Inefficiencies and complexities
There are many more examples of these kinds of inefficiencies and complexities, with managers in NHS England, CCGs and NHS Trusts working hard to make services work despite the provisions of legislation. The proposals in the NHS Long Term Plan aim to fix the worst of these:
- To remove the NHS from the scope of Public Contract Regulations, and to repeal Section 75 (relating to European Competition Law) of the HSCA12. This would remove the necessity for competitive tendering, whilst still allowing commissioners to use a competitive process if they wished.
- To remove the role of the Competition and Markets Authority (CMA) in overseeing the behaviour of NHS providers. The CMA has, in the past, prevented NHS providers from merging, even when such mergers were deemed to be strongly in the interests of the local population.

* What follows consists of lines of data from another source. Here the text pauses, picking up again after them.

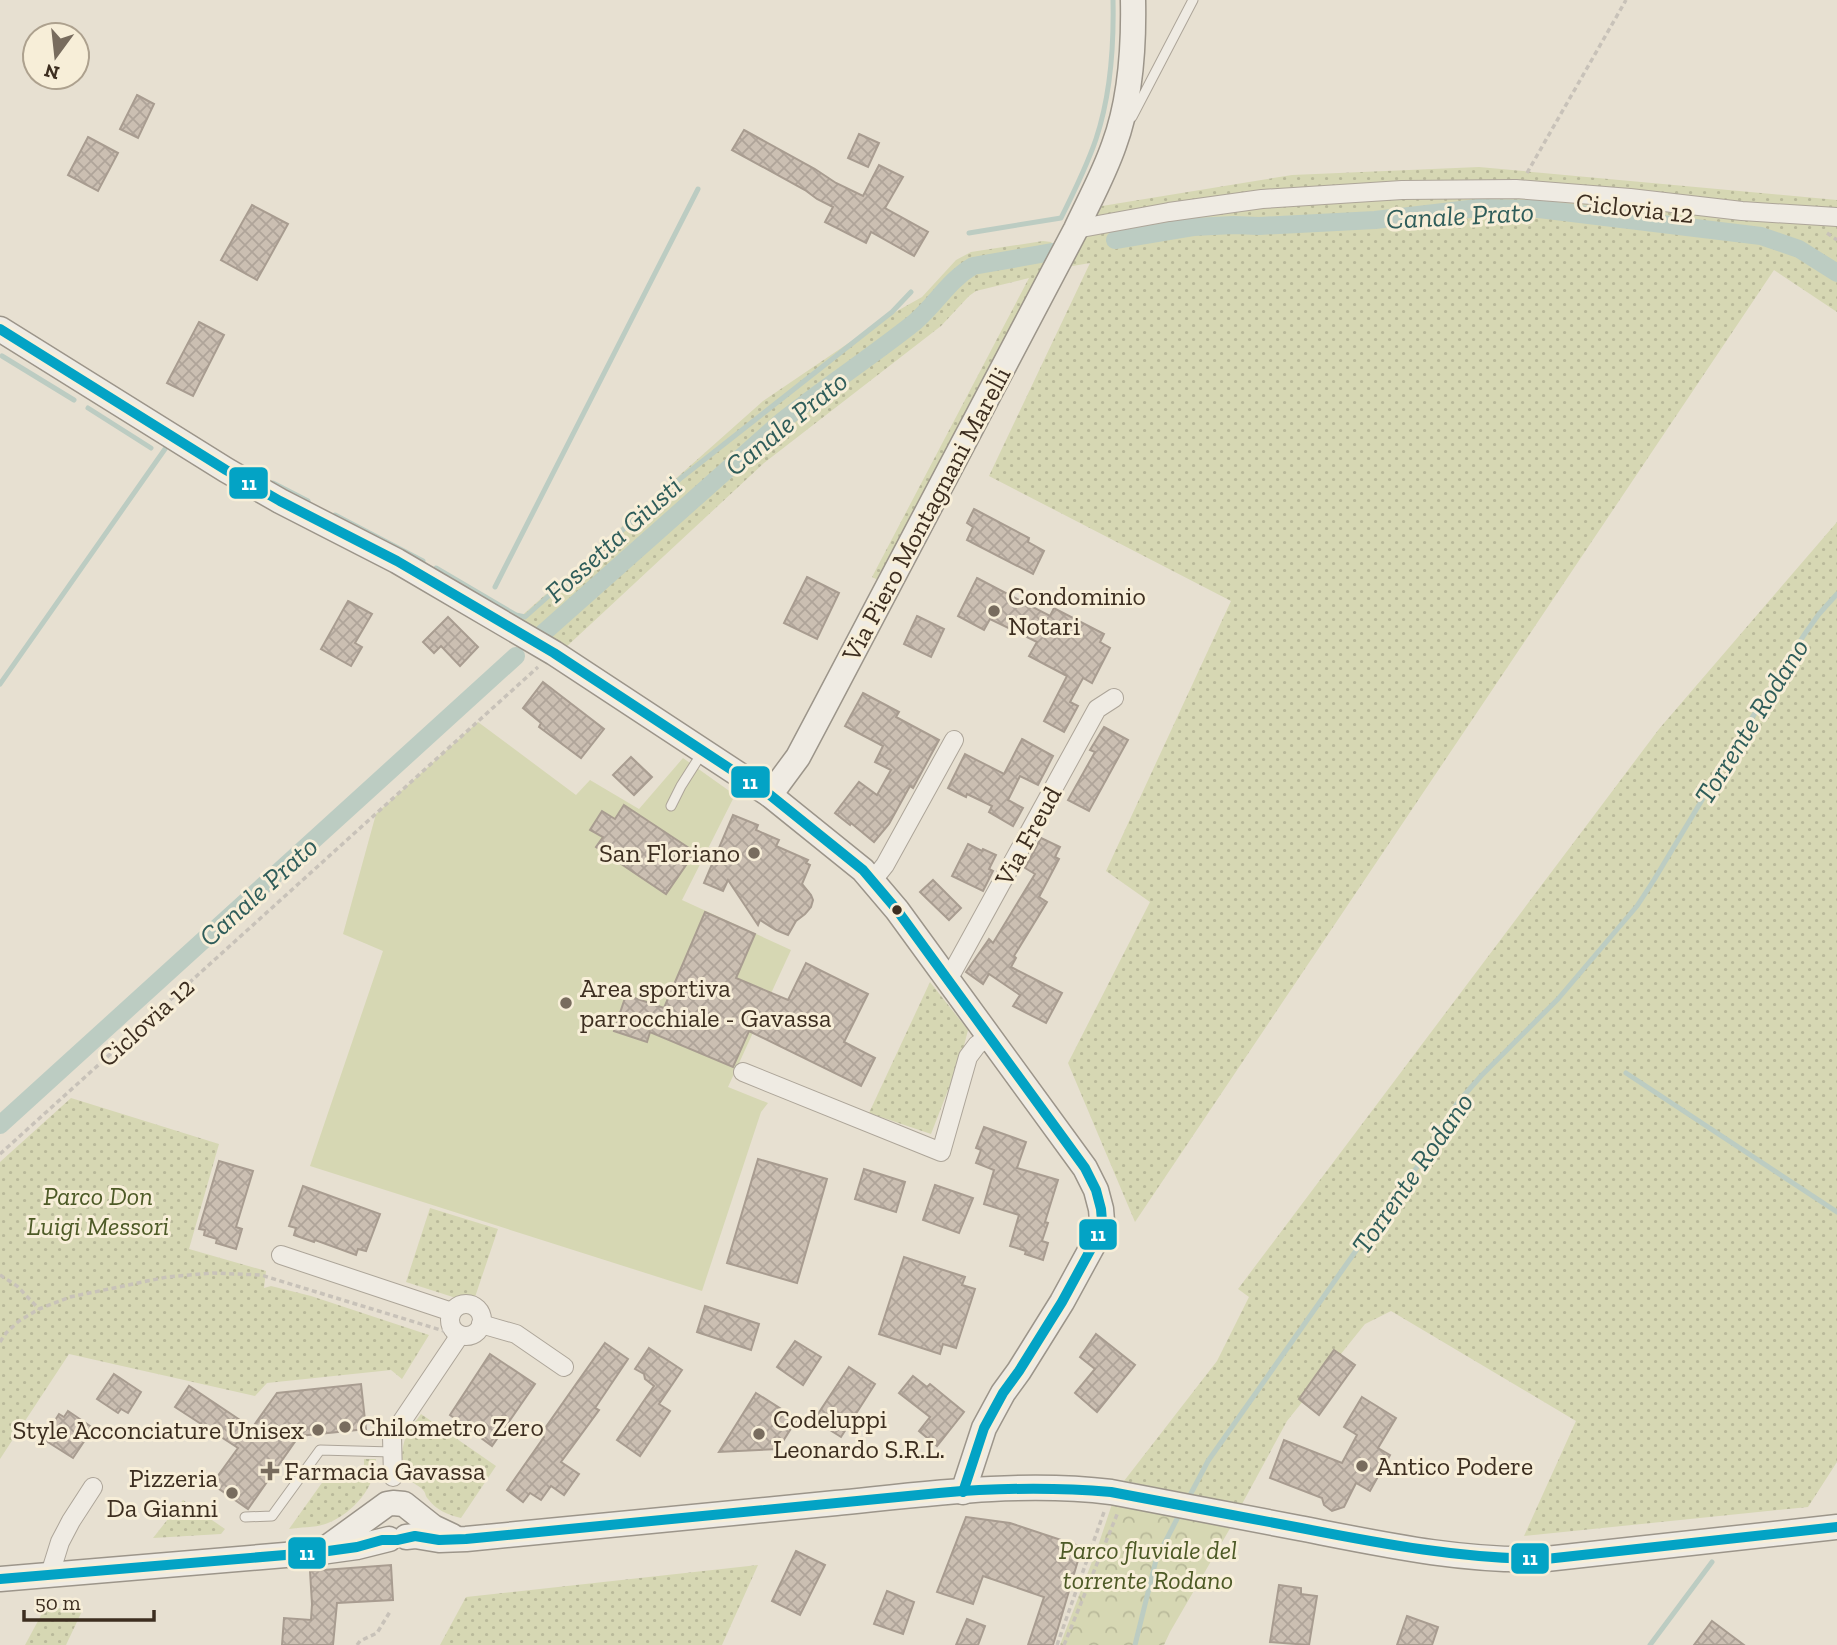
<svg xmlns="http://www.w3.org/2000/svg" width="1837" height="1645" viewBox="0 0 1837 1645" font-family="'Zilla Slab',serif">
  <defs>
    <pattern id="green-dots" width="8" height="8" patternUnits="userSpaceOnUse" patternTransform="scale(1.75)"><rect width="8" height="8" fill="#d6d7b3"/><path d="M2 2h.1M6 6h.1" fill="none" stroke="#b9b99a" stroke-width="1.8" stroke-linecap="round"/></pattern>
    <pattern id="forest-crowns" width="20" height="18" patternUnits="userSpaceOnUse" patternTransform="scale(1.75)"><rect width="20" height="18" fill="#d6d7b3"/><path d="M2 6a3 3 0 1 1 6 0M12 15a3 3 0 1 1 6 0" fill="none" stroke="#b9b99a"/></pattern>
    <pattern id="building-cross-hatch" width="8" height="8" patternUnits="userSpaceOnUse" patternTransform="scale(1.75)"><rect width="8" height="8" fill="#cbbfb2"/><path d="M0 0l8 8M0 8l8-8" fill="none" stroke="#afa499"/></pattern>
  </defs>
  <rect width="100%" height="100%" fill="#e7e0d1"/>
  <g fill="url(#green-dots)">
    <path d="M1479,167L1837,200V312L1774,270L1135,1222L1068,1063L1150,902L1106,871L1231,601L989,476L1090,263L1055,269L1092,226L1102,206L1292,175Z"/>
    <path d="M1043,241L1051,242L1056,248L882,582L872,577L1029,278L976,291L969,296L941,326L764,463L564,649L518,619L763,401L890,315L922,297L956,260L971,252Z"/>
    <path d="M1837,522V1462L1808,1507L1524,1536L1576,1421L1391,1311L1365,1324L1287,1421L1242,1504L1124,1481L1217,1361L1249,1297L1238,1289L1659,729Z"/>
    <path d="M930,982L968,1030L962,1054L931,1134L869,1113Z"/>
    <path d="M71,1098L219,1144L189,1249L266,1271L264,1288L271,1286L311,1296L429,1335L402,1379L391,1370L267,1383L255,1396L69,1354L0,1459V1162Z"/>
    <path d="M430,1208L498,1229L475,1297L461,1296L456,1298L406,1282Z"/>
    <path d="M421,1414L496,1466L461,1518C448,1515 436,1510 428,1499C424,1494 427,1495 423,1490C419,1485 413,1484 410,1480C399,1467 401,1445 408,1432C411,1426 417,1420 421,1414Z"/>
    <path d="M364,1459H376C376,1487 353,1513 328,1523C316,1528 301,1527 289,1529L324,1480L330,1476L364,1471Z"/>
    <path d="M183,1500L225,1529L221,1534L153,1538Z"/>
    <path d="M758,1565L722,1645H440L466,1597Z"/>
    <path d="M45,1608L83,1609L66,1645H25Z"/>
  </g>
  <path fill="url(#forest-crowns)" d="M1112,1504L1232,1525L1170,1632L1164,1645H1060L1098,1546Z"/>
  <path fill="#d6d7b3" d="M478,722L576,795L590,780L639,809L683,758L735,795L682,900L791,950L728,1087L768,1103L761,1112L702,1291L310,1166L383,951L343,934L376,814Z"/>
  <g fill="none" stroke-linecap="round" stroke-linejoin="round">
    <g stroke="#bcccc2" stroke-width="5">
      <path d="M969,233L1061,218C1074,192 1087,166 1096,139C1111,94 1114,46 1113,0"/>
      <path d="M2,356L74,400"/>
      <path d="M88,408L151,448"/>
      <path d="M273,483L308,501"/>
      <path d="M335,515L423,561"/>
      <path d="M436,568L516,615L525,617L681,478L892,312L911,292"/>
      <path d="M495,587L698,189"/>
      <path d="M0,684L165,449"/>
      <path d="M1626,1073L1837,1212"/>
      <path d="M1188,1499L1208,1461L1386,1208L1424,1158L1439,1130L1459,1101L1481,1076L1558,999L1637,906L1654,880L1738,740L1804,635L1819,614L1837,594"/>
      <path d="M1135,1645L1156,1560L1180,1513"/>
      <path d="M1650,1645L1712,1562"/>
    </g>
    <g stroke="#bcccc2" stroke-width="18">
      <path d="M1115,240L1193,227L1234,225L1259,226L1375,220L1478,208L1539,209L1761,236L1799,249L1837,273"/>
      <path d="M541,635L781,422C825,387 871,357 915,322C936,304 949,280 973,266L1052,252"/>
      <path d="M0,1125L516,656"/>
    </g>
  </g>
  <g fill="url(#building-cross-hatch)" stroke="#a89c90" stroke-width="2">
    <path d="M137,95L154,104L138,138L120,129Z"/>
    <path d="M744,130L815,169L836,183L863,196L879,165L903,177L885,208L928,232L914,256L871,232L866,243L825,222L833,207L817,199L805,190L732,150Z"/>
    <path d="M859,134L879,143L868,167L848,158Z"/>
    <path d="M88,137L118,153L98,191L68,175Z"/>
    <path d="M252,205L288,224L257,280L221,260Z"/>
    <path d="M199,322L224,335L193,396L167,383Z"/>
    <path d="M974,509L1029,538L1028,542L1044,551L1033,574L967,540L973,527L967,523Z"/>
    <path d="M807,577L839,593L817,639L784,623Z"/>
    <path d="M977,578L1050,616L1054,608L1104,634L1100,642L1110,648L1092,683L1083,678L1070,702L1078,706L1064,732L1044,721L1067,676L1029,656L1037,642L990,619L984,630L958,616Z"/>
    <path d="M348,601L372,614L355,643L362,647L351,666L321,649Z"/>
    <path d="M917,616L944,629L931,657L904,644Z"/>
    <path d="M448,617L478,647L460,666L441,646L434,653L423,642Z"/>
    <path d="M543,682L604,729L581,758L539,727L541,723L523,708Z"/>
    <path d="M863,693L899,712L896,717L939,740L913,788L910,786L889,824L874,842L851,823L850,825L835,813L859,782L877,795L891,770L875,762L883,746L845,726Z"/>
    <path d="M1104,727L1128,740L1089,811L1068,800L1095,752L1090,750Z"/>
    <path d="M1022,739L1053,756L1038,785L1020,776L1008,800L1023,808L1013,826L989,812L992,806L967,794L966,797L948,788L965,754L1004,774Z"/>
    <path d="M631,757L652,777L634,795L613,775Z"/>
    <path d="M624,805L695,852L666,894L596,847L603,837L590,830L602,811L615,819Z"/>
    <path d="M733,815L758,825L756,830L779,840L776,846L808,860L806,863L810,865L802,884L811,895L813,900L811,907L805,914L796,921L788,935L776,930L760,920L758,925L728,880L723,891L704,883Z"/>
    <path d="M1041,838L1060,847L1055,857L1059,859L1039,897L1047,902L1014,956L1016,958L1011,967L1062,993L1046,1023L1013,1006L1020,995L989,974L983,984L966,972L989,939L993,943L1035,874L1025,868Z"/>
    <path d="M968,844L982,851L983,849L996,855L989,869L993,871L983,891L952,876Z"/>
    <path d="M933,880L961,908L949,920L920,892Z"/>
    <path d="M705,912L755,934L736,978L788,1000L806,963L868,994L844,1042L875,1058L861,1086L749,1031L733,1067L650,1032L647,1042L614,1031L626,995L664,1008Z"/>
    <path d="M984,1127L1026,1142L1017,1168L1058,1180L1045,1222L1048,1223L1042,1241L1048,1243L1043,1260L1025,1254L1026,1251L1010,1246L1019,1215L984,1204L994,1170L976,1163L981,1150L976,1148Z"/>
    <path d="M758,1159L827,1179L797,1283L727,1263Z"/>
    <path d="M219,1161L253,1171L236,1227L242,1229L236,1249L216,1243L217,1239L204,1235L205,1230L199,1229Z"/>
    <path d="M864,1169L905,1182L896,1212L855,1199Z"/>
    <path d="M935,1185L973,1198L959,1233L923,1220Z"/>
    <path d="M303,1186L380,1214L366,1251L358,1249L356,1255L315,1240L314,1242L294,1235L296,1228L289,1226Z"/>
    <path d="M904,1257L965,1277L962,1285L975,1289L956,1348L943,1344L940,1354L879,1334Z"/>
    <path d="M705,1306L759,1324L751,1350L697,1332Z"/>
    <path d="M1096,1334L1135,1365L1097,1412L1075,1393L1095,1369L1080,1357Z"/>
    <path d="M795,1341L821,1357L803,1385L777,1367Z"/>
    <path d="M605,1343L628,1359L595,1408L599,1410L561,1462L579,1474L564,1495L551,1486L541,1500L530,1493L523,1502L507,1490L544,1437L541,1434Z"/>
    <path d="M649,1348L682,1370L659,1404L670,1411L640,1456L617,1440L654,1386L645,1379L644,1374L635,1369Z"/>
    <path d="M1334,1350L1355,1365L1319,1415L1299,1399Z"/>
    <path d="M490,1354L535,1384L492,1446L450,1415Z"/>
    <path d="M849,1367L875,1384L841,1437L814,1420Z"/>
    <path d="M114,1374L141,1392L128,1413L121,1409L118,1413L97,1399Z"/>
    <path d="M913,1376L927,1387L930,1384L964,1412L937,1446L919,1431L930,1417L899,1393Z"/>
    <path d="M361,1384L366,1429L299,1436L248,1509L212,1484L238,1448L175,1407L189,1386L252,1428L277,1393Z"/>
    <path d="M756,1393L797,1419L778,1449L719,1452Z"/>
    <path d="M1362,1397L1396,1418L1378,1448L1390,1455L1370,1491L1356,1483L1344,1507L1332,1511L1324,1505L1322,1498L1270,1478L1284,1440L1342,1463L1357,1435L1344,1427Z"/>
    <path d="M68,1411L93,1428L73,1458L43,1439L59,1414L64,1417Z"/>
    <path d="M966,1517L1010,1523L1082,1547L1053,1645H1028L1044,1597L983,1576L973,1604L937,1592Z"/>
    <path d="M796,1551L825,1565L800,1615L772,1601Z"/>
    <path d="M391,1565L393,1600L337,1603L333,1645H282L284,1618L311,1620L312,1604L310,1571Z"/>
    <path d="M1279,1585L1301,1588V1594L1317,1596L1309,1645L1270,1642Z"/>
    <path d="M887,1591L914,1602L903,1634L874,1624Z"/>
    <path d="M1407,1616L1438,1627L1432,1645H1397Z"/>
    <path d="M967,1619L985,1626L978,1645H956Z"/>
    <path d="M1712,1621L1744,1645H1694Z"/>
  </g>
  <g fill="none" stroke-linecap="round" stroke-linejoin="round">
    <defs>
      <g id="lane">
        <path d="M1132,117L1193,0"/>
        <path d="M671,806L681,786L702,753"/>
        <path d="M245,1517L272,1516L320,1450L392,1452"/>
      </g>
      <g id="street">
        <path d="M1076,229L1169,212L1262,199L1402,190L1516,189L1630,198L1742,211L1837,217"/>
        <path d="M873,880L885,865L954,740"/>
        <path d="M948,980L1097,709L1114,698"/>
        <path d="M743,1072L941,1152L968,1057L977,1045L990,1036"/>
        <path d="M281,1255L452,1312"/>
        <circle cx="466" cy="1320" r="16"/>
        <path d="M481,1324L516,1334L564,1367"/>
        <path d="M393,1477L392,1436L460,1335"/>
        <path d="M50,1574L60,1542L71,1521L93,1487"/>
      </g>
      <g id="secondary">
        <path d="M0,329L226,470L280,501L397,561L554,653L770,795L863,870L897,910L1085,1168L1096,1190L1101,1209L1102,1221L1098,1236L1062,1302L1019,1371L1003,1393L984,1428L963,1492"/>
        <path d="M770,795L798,757L825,706L1076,229C1089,201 1104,174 1114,145C1131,99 1134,48 1133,0"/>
        <path d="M406,1537L415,1536L439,1540L466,1539C589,1527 712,1515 836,1503C926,1494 1020,1481 1111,1492C1174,1504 1236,1516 1299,1528C1381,1544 1462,1562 1546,1559L1837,1527"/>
        <path d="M325,1549L387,1504L393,1503L404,1504L433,1527L452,1536"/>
        <path d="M0,1579L321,1552L357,1547L389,1539"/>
      </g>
    </defs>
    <use href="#lane" stroke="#ada599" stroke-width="11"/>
    <use href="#street" stroke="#ada599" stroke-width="20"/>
    <use href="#secondary" stroke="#9c958a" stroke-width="27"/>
    <g stroke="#c8c2b9" stroke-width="3.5" stroke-dasharray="5 3.5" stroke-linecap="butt">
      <path d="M1527,173L1626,0"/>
      <path d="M1827,233L1837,240"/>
      <path d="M0,1154L538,667"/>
      <path d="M0,1275L17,1286L39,1309"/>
      <path d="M0,1342L6,1333L19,1321L39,1309L70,1297L167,1277L213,1273L261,1275L444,1331"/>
      <path d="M357,1645L360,1641L377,1633L391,1610"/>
      <path d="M1057,1645L1104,1512"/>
      <path d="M1064,1645L1118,1512"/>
    </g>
    <use href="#lane" stroke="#efebe3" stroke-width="9"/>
    <use href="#street" stroke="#efebe3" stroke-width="18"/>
    <use href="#secondary" stroke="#efebe3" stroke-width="24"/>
    <defs>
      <g id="bus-1">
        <path d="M0,329L226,470L280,501L397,561L554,653L770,795L863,870L897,910L1085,1168L1096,1190L1101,1209L1102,1221L1098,1236L1062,1302L1019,1371L1003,1393L984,1428L963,1492"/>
        <path d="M0,1579L321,1552L357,1547L382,1540H397L415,1536L439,1540L466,1539L939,1493C996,1488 1053,1487 1111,1492C1174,1504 1238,1516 1301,1528C1383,1544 1463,1559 1546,1559L1837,1527"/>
      </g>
    </defs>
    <use href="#bus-1" stroke="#f7eed8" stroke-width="16"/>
    <use href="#bus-1" stroke="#03a3c5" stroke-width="10"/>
  </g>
  <g fill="#786c5e" stroke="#f7eed8" stroke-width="2.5">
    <circle cx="994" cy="611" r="7"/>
    <circle cx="754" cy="853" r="7"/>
    <circle cx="566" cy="1003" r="7"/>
    <circle cx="345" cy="1427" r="7"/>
    <circle cx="318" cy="1430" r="7"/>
    <circle cx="759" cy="1434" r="7"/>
    <circle cx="1362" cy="1466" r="7"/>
    <path d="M266.5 1460.5h7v7h7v7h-7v7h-7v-7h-7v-7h7z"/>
    <circle cx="232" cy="1493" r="7"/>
  </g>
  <circle fill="#3d2e20" stroke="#f7eed8" stroke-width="2.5" cx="897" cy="910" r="6"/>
  <g text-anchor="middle" stroke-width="6" stroke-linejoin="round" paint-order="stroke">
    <g font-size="26" fill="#3d2e20" stroke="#f7eed8">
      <text transform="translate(1635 208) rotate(6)" y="9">Ciclovia 12</text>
      <text transform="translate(926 514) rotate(-62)" y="9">Via Piero Montagnani Marelli</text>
      <text transform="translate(1028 836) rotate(-61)" y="9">Via Freud</text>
      <text transform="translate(146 1022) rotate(-42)" y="9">Ciclovia 12</text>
    </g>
    <g font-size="26" fill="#3d2e20" stroke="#f7eed8" text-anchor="start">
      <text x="1008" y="605">Condominio<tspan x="1008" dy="30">Notari</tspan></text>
      <text x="740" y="862" text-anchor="end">San Floriano</text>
      <text x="580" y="997">Area sportiva<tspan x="580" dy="30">parrocchiale - Gavassa</tspan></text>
      <text x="773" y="1428">Codeluppi<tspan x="773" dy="30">Leonardo S.R.L.</tspan></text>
      <text x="359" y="1436">Chilometro Zero</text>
      <text x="304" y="1439" text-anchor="end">Style Acconciature Unisex</text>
      <text x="1376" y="1475">Antico Podere</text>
      <text x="284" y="1480">Farmacia Gavassa</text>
      <text x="218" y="1487" text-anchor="end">Pizzeria<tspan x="218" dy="30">Da Gianni</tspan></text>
    </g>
    <g font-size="26" font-style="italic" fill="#4d5a26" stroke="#f7eed8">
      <text x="98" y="1205">Parco Don<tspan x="98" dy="30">Luigi Messori</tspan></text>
      <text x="1148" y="1559">Parco fluviale del<tspan x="1148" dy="30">torrente Rodano</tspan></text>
    </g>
    <g font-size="28" font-style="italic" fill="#2f5d5a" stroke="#f7eed8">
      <text transform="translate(1460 215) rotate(-3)" y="10">Canale Prato</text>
      <text transform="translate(786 423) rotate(-39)" y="10">Canale Prato</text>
      <text transform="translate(613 539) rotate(-42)" y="10">Fossetta Giusti</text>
      <text transform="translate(1751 721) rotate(-58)" y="10">Torrente Rodano</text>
      <text transform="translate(258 891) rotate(-42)" y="10">Canale Prato</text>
      <text transform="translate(1412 1173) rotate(-55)" y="10">Torrente Rodano</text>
    </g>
  </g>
  <g stroke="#f7eed8" stroke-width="2.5">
    <rect x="228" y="466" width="41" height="34" rx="7" fill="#03a3c5"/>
    <rect x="730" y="765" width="41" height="34" rx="7" fill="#03a3c5"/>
    <rect x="1078" y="1218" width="40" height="33" rx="7" fill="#03a3c5"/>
    <rect x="287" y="1536" width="40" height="34" rx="7" fill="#03a3c5"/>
    <rect x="1510" y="1542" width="40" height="33" rx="7" fill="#03a3c5"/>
  </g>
  <g font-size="19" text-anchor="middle" font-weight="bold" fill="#fff">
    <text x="249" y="490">11</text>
    <text x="750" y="789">11</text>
    <text x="1098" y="1241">11</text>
    <text x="307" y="1560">11</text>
    <text x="1530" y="1565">11</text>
  </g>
  <g transform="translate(56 56) rotate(195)"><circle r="33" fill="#f7eed8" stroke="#ada18e" stroke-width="2"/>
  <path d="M0-5L12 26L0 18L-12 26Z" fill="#786c5e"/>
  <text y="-10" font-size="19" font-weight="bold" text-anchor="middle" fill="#3d2e20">N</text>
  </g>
  <path d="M24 1610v10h130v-10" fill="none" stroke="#3d2e20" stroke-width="3.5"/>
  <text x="35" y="1610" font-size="21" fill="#3d2e20" stroke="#f7eed8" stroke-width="5" paint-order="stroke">50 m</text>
</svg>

- To increase the flexibility of NHS payment systems by removing the role of NHS Improvement in overseeing the setting of national tariffs. As local service providers try to work together to provide more integrated care, it is increasingly becoming clear that existing payment mechanisms, by which individual providers have a strong financial incentive to increase their activity, can be counter-productive. Allowing commissioners more flexibility around the structure of payment systems would potentially better support the integration of services
- To allow both joint decision making between different commissioners and to allow the double delegation of commissioning functions. This will ensure that local CCGs can work together more effectively, and work with NHS England to ensure more joined up commissioning of complex services, removing the ‘double delegation’ problem
- To allow the creation of new NHS provider bodies. This would allow, for example, different community provider groups across a local area to combine together to provide integrated services, forming a new NHS body to do the work. Without this provision, new providers must set up as limited companies, bringing significant problems with VAT and an inability to enrol staff in the NHS pension scheme.
These are clearly limited and targeted proposals, aimed at ‘fixing’ the worst effects of the HSCA12 without undertaking a wholesale repeal of the Act. Our research suggests that these proposals do target the most problematic areas, and should reduce some of the inefficiencies associated with current ‘workarounds’. Of course, there may be some unintended consequences, and critics are likely to point out a potential reduction in patient choice if competition is reduced, but choice is generally less important to patients than having a good service which is convenient to access.
Fix the ‘back room’ of the NHS
When giving evidence in front of the House of Commons Health Select Committee on these proposals, I was asked if they would improve services for patients. My answer was that these proposals are designed to fix the ‘back room’ of the NHS, freeing up managerial time to focus on the things that matter to us all. Hopefully patients haven’t noticed that managers trying to avoid double delegation have spent hours managing complex committee arrangements, or that time-consuming procurement exercises have sapped commissioner energy and consumed their attention. Similarly they probably won’t notice if those inefficiencies disappear, but I think managers will, and hopefully, if these measures can find the necessary Parliamentary time, they will have more time to focus on the things which do matter to patients – the provision of safe and effective care in a facility which is convenient and easy to access.